Jerando a-t-il respecté les règles de protection de la vie privée et de la réputation des gens qu’il cibles ? Non, et le jugement de la Cour supérieure du Canada, saisie par un avocat marocain accablé d’insultes et de menaces, l’affirme haut et fort : « Il est vrai que la liberté d’expression est un droit fondamental dans notre société. Mais ce droit est balisé par un autre droit, tout aussi fondamental, celui de la protection de la réputation de toute personne. Jerando ayant agi au mépris de ce dernier, il doit en être tenu responsable et son comportement doit être sanctionné ». Un million de DH, pour commencer … car sitôt le jugement rendu, cet homme par ailleurs poursuivi au Canada par plusieurs autres de ses victimes marocaines s’en est pris à tout le monde, republiant ses anciennes vidéos, malgré l’ordre de la justice canadienne, et s’est même payé le luxe (ou la folie) d’accuser les juges canadiens de corruption, ou au moins de collusion avec les avocats des victimes.
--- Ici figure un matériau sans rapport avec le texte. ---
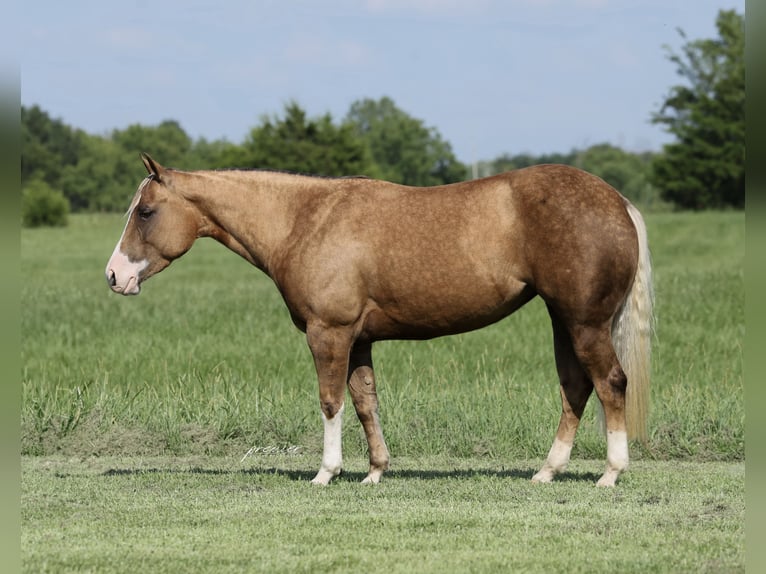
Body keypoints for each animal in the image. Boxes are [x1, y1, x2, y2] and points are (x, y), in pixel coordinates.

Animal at [106, 153, 653, 487]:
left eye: (146, 212)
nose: (114, 276)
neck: (304, 220)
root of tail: (617, 201)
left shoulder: (329, 334)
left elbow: (330, 402)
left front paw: (326, 472)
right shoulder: (360, 340)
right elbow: (365, 402)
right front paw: (374, 471)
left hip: (584, 323)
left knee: (610, 382)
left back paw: (610, 472)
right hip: (564, 321)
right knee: (575, 388)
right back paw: (547, 471)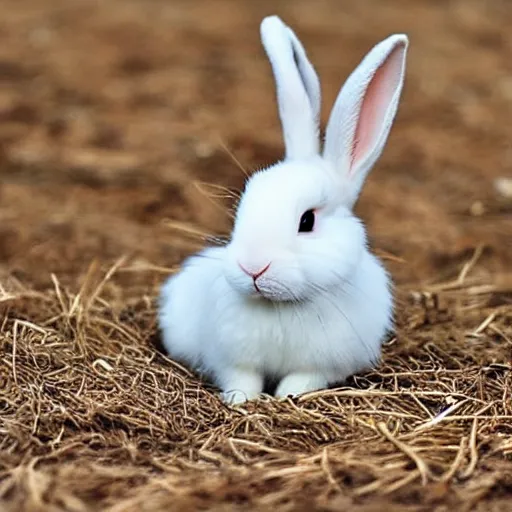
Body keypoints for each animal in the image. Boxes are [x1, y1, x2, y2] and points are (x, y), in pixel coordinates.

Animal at [158, 16, 410, 404]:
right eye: (243, 207)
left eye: (307, 221)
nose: (253, 268)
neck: (281, 305)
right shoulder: (233, 360)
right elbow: (241, 379)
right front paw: (241, 401)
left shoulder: (321, 366)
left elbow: (301, 381)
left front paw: (286, 397)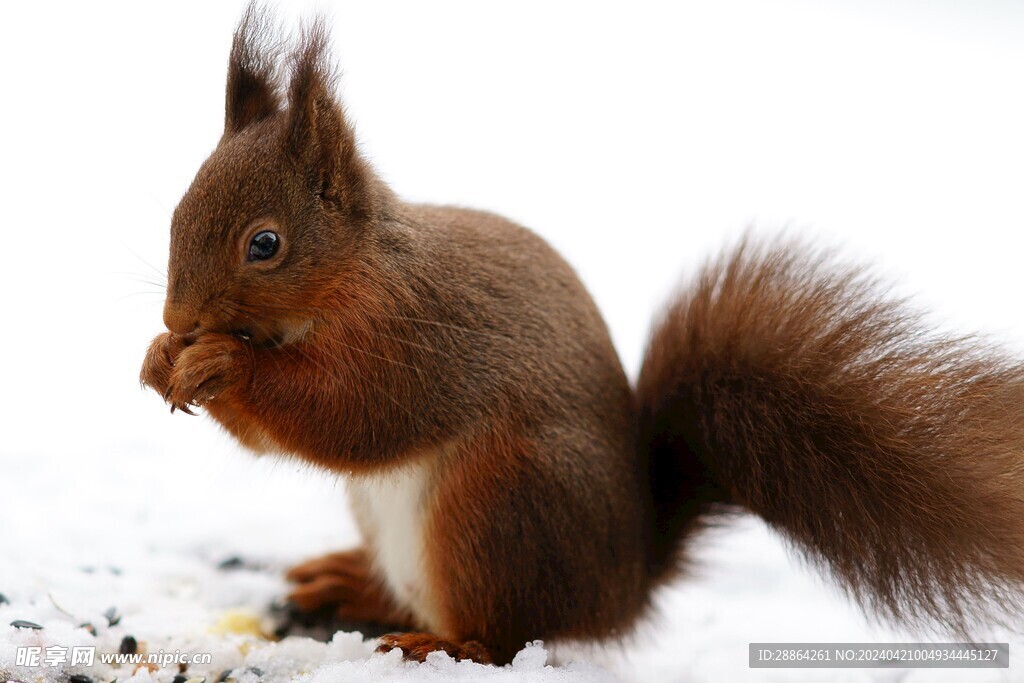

De quoi tout cela est-il le signe ? D’une nécessaire réévaluation des libertés et de leur exercice ; à l’heure du numérique, l’expression n’a pratiquement plus aucune limite, il faut donc que le droit la crée. Car, peut-on tout dire ? Doit-on tout dire ? Où s’arrête la liberté d’expression et où commence la protection des réputations et des vies privées ? Sanctionner un youtubeur est-il synonyme de répression des libertés ? Qui pourra juger de ce qui se dit et de ce qui s’expose ?
Faut-il créer une justice nouvelle pour un monde nouveau, avec des techniques inédites face aux technologies numériques ? Faut-il mettre en place une Chambre à l’image de la 17ème Chambre correctionnelle à Paris qui connaît et juge des affaires de presse ? Faut-il y placer des magistrats émérites ou des juges en activité, et faut-il y adjoindre des « sages » de la société civile ?
Peut-être faudrait-il penser à cela car si la liberté d’expression est une valeur suprême, la protection des vies privées est, aussi, d’une importance extrême.